L’année 1961 a été complètement dominée par les contacts secrets et les négociations d’Evian et de Lugrin. D’autre part, le Chef de l’Etat français avait déclaré que l’année 1961 serait l’année de la paix en Algérie. Ainsi, les 365 jours de l’année écoulée ont été entièrement consacrés aux contacts secrets et aux négociations au cours desquels on a soufflé le chaud et le froid pour entretenir l’opinion. Ce fut, il faut le souligner, une véritable douche écossaise.

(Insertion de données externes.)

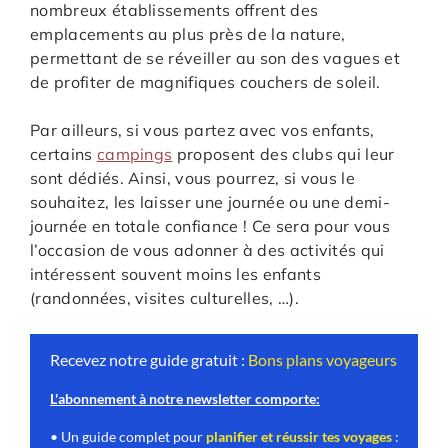
nombreux établissements offrent des
emplacements au plus près de la nature,
permettant de se réveiller au son des vagues et
de profiter de magnifiques couchers de soleil.
Par ailleurs, si vous partez avec vos enfants,
certains
campings
proposent des clubs qui leur
sont dédiés. Ainsi, vous pourrez, si vous le
souhaitez, les laisser une journée ou une demi-
journée en totale confiance ! Ce sera pour vous
l’occasion de vous adonner à des activités qui
intéressent souvent moins les enfants
(randonnées, visites culturelles, …).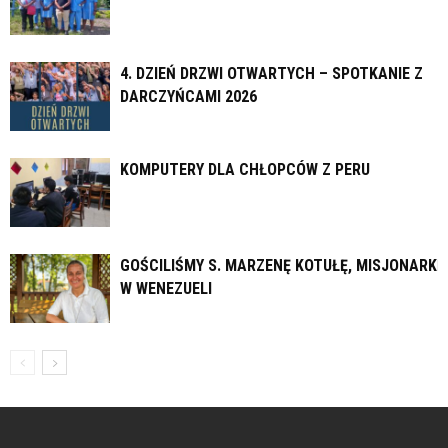
4. DZIEŃ DRZWI OTWARTYCH – SPOTKANIE Z
DARCZYŃCAMI 2026
KOMPUTERY DLA CHŁOPCÓW Z PERU
GOŚCILIŚMY S. MARZENĘ KOTUŁĘ, MISJONARKĘ
W WENEZUELI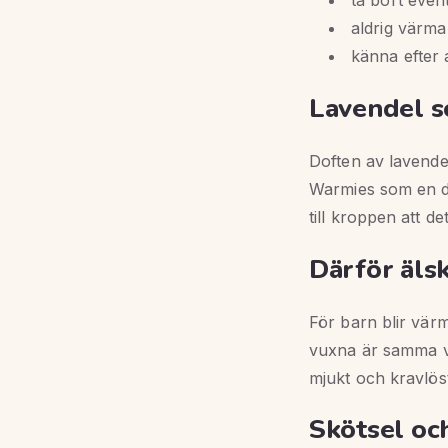
aldrig värma
känna efter 
Lavendel s
Doften av lavende
Warmies som en de
till kroppen att de
Därför äls
För barn blir värm
vuxna är samma vä
mjukt och kravlöst
Skötsel oc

La presse inspirée entretenait cette flamme tandis que, par ailleurs, on cherchait des éléments susceptibles de constituer la fameuse 3ème force. Au passage on se rappellera qu’on tenta d’entraîner le M.N.A. dans cette voie en essayant de le noyauter et de le basculer dans le sillage des officines colonialistes. Le M.N.A. rejeta avec mépris une telle politique et refusa d’être un instrument et une roue de secours pour le colonialisme français. De plus, il exclut de ses rangs tous les éléments qui avaient été soudoyés en renforçant ses organismes dirigeants. Cette attitude, rappelons-le, lui a valu une grande sympathie et a soulevé l’admiration même de ses adversaires politiques.

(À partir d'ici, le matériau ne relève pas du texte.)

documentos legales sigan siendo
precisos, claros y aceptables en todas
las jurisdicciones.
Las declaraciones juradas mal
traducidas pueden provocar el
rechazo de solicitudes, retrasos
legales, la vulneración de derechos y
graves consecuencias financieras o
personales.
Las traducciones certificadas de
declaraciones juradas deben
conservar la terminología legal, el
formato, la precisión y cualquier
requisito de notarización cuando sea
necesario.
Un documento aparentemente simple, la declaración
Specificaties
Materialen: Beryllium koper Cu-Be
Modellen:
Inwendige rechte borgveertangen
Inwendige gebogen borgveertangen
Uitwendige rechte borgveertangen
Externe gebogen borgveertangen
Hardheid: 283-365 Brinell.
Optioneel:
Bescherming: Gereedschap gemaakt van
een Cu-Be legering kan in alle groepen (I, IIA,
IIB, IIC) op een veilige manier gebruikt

Après la déception pour les résultats négatifs de l’année dernière, voici qu’on recommence maintenant à procéder presque de la même façon à propos de ces interminables contacts secrets qui, disait-on, devaient se terminer par un protocole d’accord politique.

Nous sommes déjà en février de la nouvelle année et rien de précis n’est encore survenu. Mais pour remplir ce vide le Président de la République française vient de prononcer un nouveau discours.

Bien que le ministre d’Etat, M. TERRENOIRE, ait déclaré qu’il ne fallait s’attendre à rien d’exceptionnel à propos de ce discours du général de GAULLE, les observateurs politiques et les correspondants de journaux étrangers attendaient avec curiosité cette allocution présidentielle. Les uns déclaraient que le Président de la République annoncerait un cessez-le-feu, les autres précisaient qu’il serait question plutôt d’un protocole d’accord politique. Comme à son habitude, le général de Gaulle s’est contenté de faire un tour d’horizon. Mais certains correspondants, jouant aux plus informés, avancent que le F.L.N. a fait des concessions importantes ayant trait aux garanties légitimes de la minorité française et aux intérêts légitimes de la France. Sur celles-ci, chacun brode à sa manière et y voit que les accords sur le Sahara, Mers-El-Kebir, les bases militaires et les voies de communications sont déjà des problèmes résolus. En contrepartie, le F.L.N. aurait obtenu certaines garanties.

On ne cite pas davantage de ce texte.